Empathy, Pain, and a Midnight Scorched Attack

So what do you think of when you wake up at 3:30 in the morning in unmanageable pain?

In the Wasteland, my first thought is always the Scorched. There’s always something wrong with that bunch. Wander around camp trying to get something done—boom, scorched with a pitchfork. Go fishing in the Cranberry Bog—boom, Scorchbeast followed by its little scorched children.

Back in the real world, it’s not always that easy to explain. Sure, if one hasn’t just had a joint replaced, there are plenty of culprits. Maybe it’s one of four dogs with no concept of personal space. Or maybe it’s the Scorched again—I swear, they follow you into real life. (Before anyone calls in a wellness check, that was a joke. I hope people still recognize those these days.)

This ties into yesterday’s post about humor—and empathy. I’ve written quite a bit about empathy lately, especially since I’ve found myself on the receiving end of symptoms and deficits I used to treat. I wrote a whole piece about empathy for stroke deficits. I wasn’t a bad caregiver before; I just didn’t live the deficits. Sometimes being a good provider just means giving a damn. It all boils down to that—give a damn.

But pain is a strange thing to empathize with. Let me explain.

When I became a nurse, the pain scale was still a relatively new concept. It took something purely subjective—“rate your pain from 1 to 10”—and turned it into a pseudo-sign, something we treated as quantifiable even though it isn’t. Two people can experience the same cellular-level pain, but one might call it a 3 and the other a 9. Medicine, however, tends to treat an 8 out of 10 the same way for everyone.

That’s frustrating—for providers and patients. I lost count of how many times I asked a patient their pain level and got, “It’s a 12.” For context, the right way to ask is:
“On a scale of zero being no pain and ten being the worst pain you’ve ever experienced, what is your current level?”

The phrase “worst pain you’ve ever experienced” grounds it in personal experience. Chronic pain patients might say “one” or “zero,” meaning the pain is just background noise. Meanwhile, acute pain sufferers sometimes go off the charts—15s, 20s—because they’re blinded by that moment’s agony.

When that happens, your provider isn’t ignoring you. They’re trying to get to the cause of that pain. Treating the pain without fixing the cause is like patching a bullet hole with a Band-Aid.

If I were redesigning the assessment, I’d go simpler. “Are you in pain—yes or no?” Or better: “Is this new pain?” That’s often the real key.

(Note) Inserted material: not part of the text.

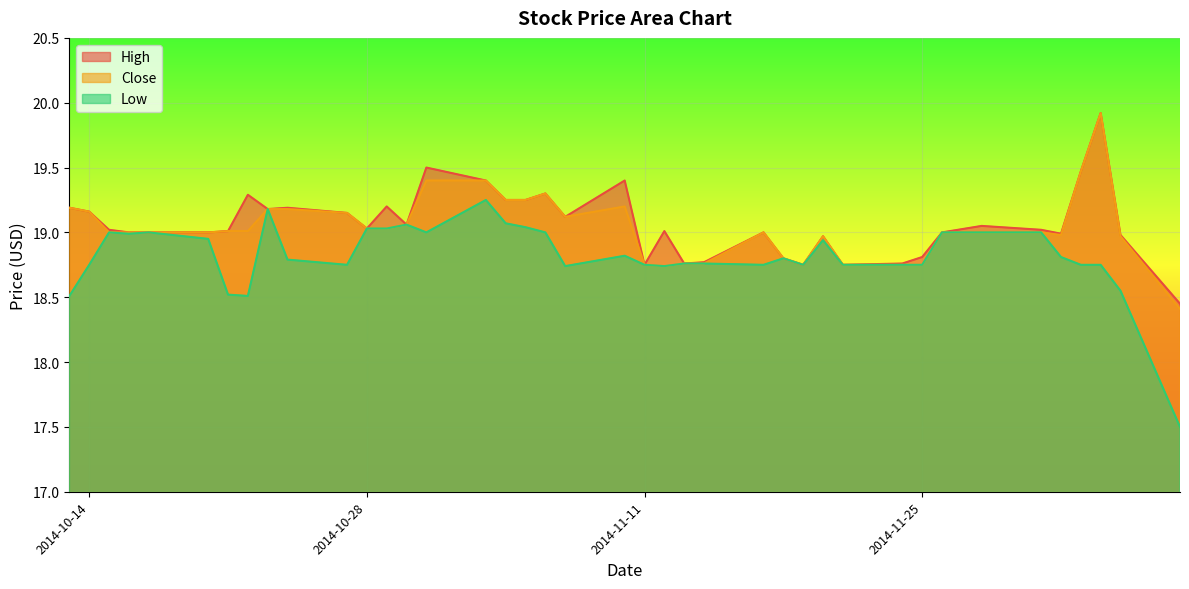

Which category has the lowest value in the Low series?

2014-12-08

We still don’t have a great system for understanding or treating pain. And now that I’ve been on the other side of it—wide awake at 3:30 a.m., cursing my shoulder and my own stubbornness—I get it in a way I never could before.

Pain management isn’t just pills. It’s an ecosystem—physical therapy, cold or heat therapy, positioning, rest, circulation, education. It’s a team effort. My post-op lesson came the hard way:
– Strike One: My cooling pad got too cold. (Pro tip: frozen water bottles last longer but can turn you into a popsicle.)
– Strike Two: I skipped the opiates when I probably should’ve taken them.
– Strike Three: Poor prep and lack of proper padding.

Pain management takes strategy and follow-up. You can’t just toss someone a prescription and call it a day. Providers need to explain the why, the how, and what comes next. That’s what I didn’t fully grasp until now—how the smallest interventions matter more than the strongest meds.

So, no—my beliefs about pain management haven’t changed. But my understanding has deepened. This little 3:30 a.m. lesson hurt like hell, but it came with clarity.

Back to the Wasteland now, where my dog’s love and a good “kiss my boo-boos” from Mom work better than a Stimpak any day.